WHAT IS BEING ASKED:
Set down all of the data that follows, keeping every character.
START MATERIALS PROVIDED
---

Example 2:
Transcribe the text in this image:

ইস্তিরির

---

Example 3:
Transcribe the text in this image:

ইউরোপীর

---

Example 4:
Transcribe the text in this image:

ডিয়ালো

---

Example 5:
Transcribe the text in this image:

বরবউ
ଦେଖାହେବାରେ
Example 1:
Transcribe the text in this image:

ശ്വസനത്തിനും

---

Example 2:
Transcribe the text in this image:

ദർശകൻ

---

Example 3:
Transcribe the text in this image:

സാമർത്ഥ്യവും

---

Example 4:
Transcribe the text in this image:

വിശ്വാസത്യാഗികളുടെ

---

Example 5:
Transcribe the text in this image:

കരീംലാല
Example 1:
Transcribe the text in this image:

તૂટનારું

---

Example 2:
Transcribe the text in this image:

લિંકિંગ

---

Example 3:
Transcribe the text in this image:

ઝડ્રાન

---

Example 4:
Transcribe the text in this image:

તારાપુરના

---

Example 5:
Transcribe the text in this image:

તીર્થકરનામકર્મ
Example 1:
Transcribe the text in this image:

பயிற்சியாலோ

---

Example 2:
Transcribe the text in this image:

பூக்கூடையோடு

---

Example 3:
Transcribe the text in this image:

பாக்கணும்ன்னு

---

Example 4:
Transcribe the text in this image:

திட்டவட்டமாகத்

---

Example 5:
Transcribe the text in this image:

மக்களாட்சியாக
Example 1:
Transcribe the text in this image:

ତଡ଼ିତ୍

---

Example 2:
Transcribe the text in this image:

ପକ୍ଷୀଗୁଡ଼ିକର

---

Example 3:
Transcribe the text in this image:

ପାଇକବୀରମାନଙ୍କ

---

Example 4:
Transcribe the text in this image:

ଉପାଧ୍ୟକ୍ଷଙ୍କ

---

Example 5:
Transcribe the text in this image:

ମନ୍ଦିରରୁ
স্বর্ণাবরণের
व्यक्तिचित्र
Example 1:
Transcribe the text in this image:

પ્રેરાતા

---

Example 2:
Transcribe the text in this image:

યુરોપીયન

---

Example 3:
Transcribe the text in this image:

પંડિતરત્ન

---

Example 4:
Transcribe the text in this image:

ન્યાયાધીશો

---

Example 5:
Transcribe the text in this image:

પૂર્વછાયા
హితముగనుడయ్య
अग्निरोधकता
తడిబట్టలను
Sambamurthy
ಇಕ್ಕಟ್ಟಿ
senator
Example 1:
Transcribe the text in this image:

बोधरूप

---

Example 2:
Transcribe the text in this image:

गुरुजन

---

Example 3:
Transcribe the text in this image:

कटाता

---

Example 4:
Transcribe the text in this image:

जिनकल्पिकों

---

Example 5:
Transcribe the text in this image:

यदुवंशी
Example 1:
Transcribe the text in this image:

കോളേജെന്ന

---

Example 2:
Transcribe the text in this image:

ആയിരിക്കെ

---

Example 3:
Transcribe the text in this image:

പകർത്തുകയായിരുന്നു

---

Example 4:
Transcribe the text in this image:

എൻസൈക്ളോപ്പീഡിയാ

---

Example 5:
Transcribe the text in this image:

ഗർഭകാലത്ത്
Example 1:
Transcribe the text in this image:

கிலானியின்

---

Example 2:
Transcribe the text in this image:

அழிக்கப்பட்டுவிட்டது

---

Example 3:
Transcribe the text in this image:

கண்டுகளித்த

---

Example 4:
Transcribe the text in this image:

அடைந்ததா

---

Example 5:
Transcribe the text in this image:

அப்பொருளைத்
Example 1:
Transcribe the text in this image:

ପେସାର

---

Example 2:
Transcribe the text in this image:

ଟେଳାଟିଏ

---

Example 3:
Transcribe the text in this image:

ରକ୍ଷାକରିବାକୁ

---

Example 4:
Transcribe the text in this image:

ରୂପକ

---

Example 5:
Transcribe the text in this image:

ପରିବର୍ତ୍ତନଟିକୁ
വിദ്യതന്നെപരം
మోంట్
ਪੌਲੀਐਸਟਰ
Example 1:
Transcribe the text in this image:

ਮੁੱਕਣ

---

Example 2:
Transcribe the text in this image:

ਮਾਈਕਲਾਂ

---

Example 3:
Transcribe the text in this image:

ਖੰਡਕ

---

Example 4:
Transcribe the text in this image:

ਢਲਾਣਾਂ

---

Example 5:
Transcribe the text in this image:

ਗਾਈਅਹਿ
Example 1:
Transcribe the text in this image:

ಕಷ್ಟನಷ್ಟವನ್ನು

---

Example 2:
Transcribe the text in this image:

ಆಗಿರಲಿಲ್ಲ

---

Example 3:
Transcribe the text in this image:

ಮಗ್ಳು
END MATERIALS PROVIDED
EXERCISE RESULT:
---

Example 2:
Transcribe the text in this image:

ইস্তিরির

---

Example 3:
Transcribe the text in this image:

ইউরোপীর

---

Example 4:
Transcribe the text in this image:

ডিয়ালো

---

Example 5:
Transcribe the text in this image:

বরবউ
ଦେଖାହେବାରେ
Example 1:
Transcribe the text in this image:

ശ്വസനത്തിനും

---

Example 2:
Transcribe the text in this image:

ദർശകൻ

---

Example 3:
Transcribe the text in this image:

സാമർത്ഥ്യവും

---

Example 4:
Transcribe the text in this image:

വിശ്വാസത്യാഗികളുടെ

---

Example 5:
Transcribe the text in this image:

കരീംലാല
Example 1:
Transcribe the text in this image:

તૂટનારું

---

Example 2:
Transcribe the text in this image:

લિંકિંગ

---

Example 3:
Transcribe the text in this image:

ઝડ્રાન

---

Example 4:
Transcribe the text in this image:

તારાપુરના

---

Example 5:
Transcribe the text in this image:

તીર્થકરનામકર્મ
Example 1:
Transcribe the text in this image:

பயிற்சியாலோ

---

Example 2:
Transcribe the text in this image:

பூக்கூடையோடு

---

Example 3:
Transcribe the text in this image:

பாக்கணும்ன்னு

---

Example 4:
Transcribe the text in this image:

திட்டவட்டமாகத்

---

Example 5:
Transcribe the text in this image:

மக்களாட்சியாக
Example 1:
Transcribe the text in this image:

ତଡ଼ିତ୍

---

Example 2:
Transcribe the text in this image:

ପକ୍ଷୀଗୁଡ଼ିକର

---

Example 3:
Transcribe the text in this image:

ପାଇକବୀରମାନଙ୍କ

---

Example 4:
Transcribe the text in this image:

ଉପାଧ୍ୟକ୍ଷଙ୍କ

---

Example 5:
Transcribe the text in this image:

ମନ୍ଦିରରୁ
স্বর্ণাবরণের
व्यक्तिचित्र
Example 1:
Transcribe the text in this image:

પ્રેરાતા

---

Example 2:
Transcribe the text in this image:

યુરોપીયન

---

Example 3:
Transcribe the text in this image:

પંડિતરત્ન

---

Example 4:
Transcribe the text in this image:

ન્યાયાધીશો

---

Example 5:
Transcribe the text in this image:

પૂર્વછાયા
హితముగనుడయ్య
अग्निरोधकता
తడిబట్టలను
Sambamurthy
ಇಕ್ಕಟ್ಟಿ
senator
Example 1:
Transcribe the text in this image:

बोधरूप

---

Example 2:
Transcribe the text in this image:

गुरुजन

---

Example 3:
Transcribe the text in this image:

कटाता

---

Example 4:
Transcribe the text in this image:

जिनकल्पिकों

---

Example 5:
Transcribe the text in this image:

यदुवंशी
Example 1:
Transcribe the text in this image:

കോളേജെന്ന

---

Example 2:
Transcribe the text in this image:

ആയിരിക്കെ

---

Example 3:
Transcribe the text in this image:

പകർത്തുകയായിരുന്നു

---

Example 4:
Transcribe the text in this image:

എൻസൈക്ളോപ്പീഡിയാ

---

Example 5:
Transcribe the text in this image:

ഗർഭകാലത്ത്
Example 1:
Transcribe the text in this image:

கிலானியின்

---

Example 2:
Transcribe the text in this image:

அழிக்கப்பட்டுவிட்டது

---

Example 3:
Transcribe the text in this image:

கண்டுகளித்த

---

Example 4:
Transcribe the text in this image:

அடைந்ததா

---

Example 5:
Transcribe the text in this image:

அப்பொருளைத்
Example 1:
Transcribe the text in this image:

ପେସାର

---

Example 2:
Transcribe the text in this image:

ଟେଳାଟିଏ

---

Example 3:
Transcribe the text in this image:

ରକ୍ଷାକରିବାକୁ

---

Example 4:
Transcribe the text in this image:

ରୂପକ

---

Example 5:
Transcribe the text in this image:

ପରିବର୍ତ୍ତନଟିକୁ
വിദ്യതന്നെപരം
మోంట్
ਪੌਲੀਐਸਟਰ
Example 1:
Transcribe the text in this image:

ਮੁੱਕਣ

---

Example 2:
Transcribe the text in this image:

ਮਾਈਕਲਾਂ

---

Example 3:
Transcribe the text in this image:

ਖੰਡਕ

---

Example 4:
Transcribe the text in this image:

ਢਲਾਣਾਂ

---

Example 5:
Transcribe the text in this image:

ਗਾਈਅਹਿ
Example 1:
Transcribe the text in this image:

ಕಷ್ಟನಷ್ಟವನ್ನು

---

Example 2:
Transcribe the text in this image:

ಆಗಿರಲಿಲ್ಲ

---

Example 3:
Transcribe the text in this image:

ಮಗ್ಳು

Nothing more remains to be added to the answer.